Что за безумное стремленье! - Фрэнсис Крик
Шрифт:
Интервал:
В последние годы было продемонстрировано – главным образом в работах Джерома Карле и Херберта Хауптмана, – как выполнить эту задачу для малых молекул, внеся в расчеты различные естественные ограничения. За эти работы они получили Нобелевскую премию по химии 1985 г. Но даже в наше время подобные методы сами по себе не годятся для крупных молекул большинства белков.
Поэтому неудивительно, что на конец 1940-х Перуц далеко не продвинулся. Я внимательно выслушал, как он рассказывает о своей работе, и даже отважился на несколько замечаний. Благодаря этому, вероятно, я сумел показаться ему более восприимчивым и способным схватывать на лету, чем был на самом деле. Во всяком случае, я произвел на Перуца достаточное впечатление, чтобы он одобрил мое намерение работать с ним, при условии, что Совет выдаст мне финансирование.
В 1949 г. мы с Одилией поженились. Впервые мы познакомились в войну, когда она служила офицером на флоте (точнее, во WREN – женской вспомогательной службе ВМС, аналоге американской WAVES)[17]. Под конец войны она работала в штаб-квартире Адмиралтейства в Уайтхолле (улица в Лондоне, где располагаются основные правительственные организации), переводя перехваченные немецкие документы. После войны она продолжила художественное образование в Школе искусств св. Мартина на Черинг-кросс, неподалеку от Уайтхолла. Я тоже тогда работал в Уайтхолле, в службе морской разведки, так что нам было нетрудно видеться. В 1947 г. мы с Дорин развелись. Одилия перешла в Королевский колледж искусств учиться на модельера, но после первого курса решила оставить учебу и выйти замуж.
Медовый месяц мы провели в Италии. Лишь после возвращения я узнал, что в наше отсутствие в Кембридже проходил Первый международный конгресс по биохимии. В то время научных конференций было куда меньше, чем теперь. Как начинающий исследователь, все еще, можно сказать, любитель, я даже не особо подозревал об их существовании. Полагаю, в подсознании у меня гнездилось убеждение, что наука – занятие для джентльменов (пускай и обедневших). Как ни трудно в это поверить, я не представлял себе, что для многих это поле конкурентной борьбы.

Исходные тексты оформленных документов

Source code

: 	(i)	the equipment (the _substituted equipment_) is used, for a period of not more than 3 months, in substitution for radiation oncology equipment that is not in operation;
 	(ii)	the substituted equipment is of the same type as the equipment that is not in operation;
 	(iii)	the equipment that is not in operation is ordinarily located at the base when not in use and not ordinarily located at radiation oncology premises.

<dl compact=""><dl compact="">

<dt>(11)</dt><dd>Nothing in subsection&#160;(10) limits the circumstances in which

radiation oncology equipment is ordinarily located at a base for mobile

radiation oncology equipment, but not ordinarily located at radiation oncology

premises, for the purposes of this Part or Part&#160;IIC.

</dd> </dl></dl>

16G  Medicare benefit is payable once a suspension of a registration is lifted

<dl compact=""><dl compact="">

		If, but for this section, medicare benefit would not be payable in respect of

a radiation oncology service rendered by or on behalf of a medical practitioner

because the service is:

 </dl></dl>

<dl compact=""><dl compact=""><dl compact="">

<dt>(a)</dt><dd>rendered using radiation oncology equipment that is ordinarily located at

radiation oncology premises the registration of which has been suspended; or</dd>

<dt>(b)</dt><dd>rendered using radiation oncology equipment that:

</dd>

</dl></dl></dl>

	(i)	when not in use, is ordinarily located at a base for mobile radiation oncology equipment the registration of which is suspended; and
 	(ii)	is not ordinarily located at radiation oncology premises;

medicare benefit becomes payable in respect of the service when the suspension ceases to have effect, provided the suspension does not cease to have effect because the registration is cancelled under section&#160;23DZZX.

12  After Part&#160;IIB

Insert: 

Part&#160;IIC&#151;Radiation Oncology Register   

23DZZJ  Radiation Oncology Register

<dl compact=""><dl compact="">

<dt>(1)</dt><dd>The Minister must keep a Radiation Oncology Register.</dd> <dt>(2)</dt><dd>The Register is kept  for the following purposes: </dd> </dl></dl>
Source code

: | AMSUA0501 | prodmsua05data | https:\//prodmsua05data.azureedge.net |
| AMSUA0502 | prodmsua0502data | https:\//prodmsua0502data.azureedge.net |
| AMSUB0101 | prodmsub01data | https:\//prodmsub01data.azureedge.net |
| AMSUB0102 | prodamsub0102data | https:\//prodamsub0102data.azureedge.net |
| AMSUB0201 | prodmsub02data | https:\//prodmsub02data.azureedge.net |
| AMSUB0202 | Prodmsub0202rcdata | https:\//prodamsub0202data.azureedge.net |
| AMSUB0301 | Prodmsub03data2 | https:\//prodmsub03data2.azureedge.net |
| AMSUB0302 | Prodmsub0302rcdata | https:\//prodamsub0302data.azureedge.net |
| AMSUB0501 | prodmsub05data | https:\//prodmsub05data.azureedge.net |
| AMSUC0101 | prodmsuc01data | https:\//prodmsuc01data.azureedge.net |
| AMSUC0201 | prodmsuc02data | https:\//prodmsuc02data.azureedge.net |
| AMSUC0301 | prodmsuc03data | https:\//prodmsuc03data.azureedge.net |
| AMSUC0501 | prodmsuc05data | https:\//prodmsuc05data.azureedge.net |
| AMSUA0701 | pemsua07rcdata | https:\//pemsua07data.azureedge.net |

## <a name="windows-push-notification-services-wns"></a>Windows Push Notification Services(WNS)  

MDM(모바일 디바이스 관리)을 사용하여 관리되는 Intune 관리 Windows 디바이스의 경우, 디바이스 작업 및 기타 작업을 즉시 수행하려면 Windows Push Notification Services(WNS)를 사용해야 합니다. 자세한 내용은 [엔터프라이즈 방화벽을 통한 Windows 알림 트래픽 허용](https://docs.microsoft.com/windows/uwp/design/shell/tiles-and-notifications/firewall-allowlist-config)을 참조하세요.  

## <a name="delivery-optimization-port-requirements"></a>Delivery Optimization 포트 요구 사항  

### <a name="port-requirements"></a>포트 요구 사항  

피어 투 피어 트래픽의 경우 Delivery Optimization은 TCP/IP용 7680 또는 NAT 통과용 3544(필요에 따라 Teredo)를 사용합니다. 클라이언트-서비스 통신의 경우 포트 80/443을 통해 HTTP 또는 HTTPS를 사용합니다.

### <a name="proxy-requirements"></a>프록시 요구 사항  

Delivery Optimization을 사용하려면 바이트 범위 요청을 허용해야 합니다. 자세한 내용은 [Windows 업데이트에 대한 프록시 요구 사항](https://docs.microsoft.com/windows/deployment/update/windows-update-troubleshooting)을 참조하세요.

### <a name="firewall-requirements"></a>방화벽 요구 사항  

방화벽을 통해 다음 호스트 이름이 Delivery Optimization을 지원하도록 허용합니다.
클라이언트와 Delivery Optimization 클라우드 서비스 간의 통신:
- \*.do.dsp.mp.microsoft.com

Ваши задания |
1. Повторите дословно отрывок воспоминаний от «Поэтому неудивительно, что» до «выдаст мне финансирование.».
2. В каком году, согласно отрывку воспоминаний, состоялась свадьба с Одилией?
3. Какие люди, кроме Фрэнсиса Крика, названы по имени в отрывке воспоминаний? Перечислите всех.

Решения |
1.
Поэтому неудивительно, что на конец 1940-х Перуц далеко не продвинулся. Я внимательно выслушал, как он рассказывает о своей работе, и даже отважился на несколько замечаний. Благодаря этому, вероятно, я сумел показаться ему более восприимчивым и способным схватывать на лету, чем был на самом деле. Во всяком случае, я произвел на Перуца достаточное впечатление, чтобы он одобрил мое намерение работать с ним, при условии, что Совет выдаст мне финансирование.

2. В 1949 году.

3. Джером Карле, Херберт Хауптман, Перуц, Одилия, Дорин.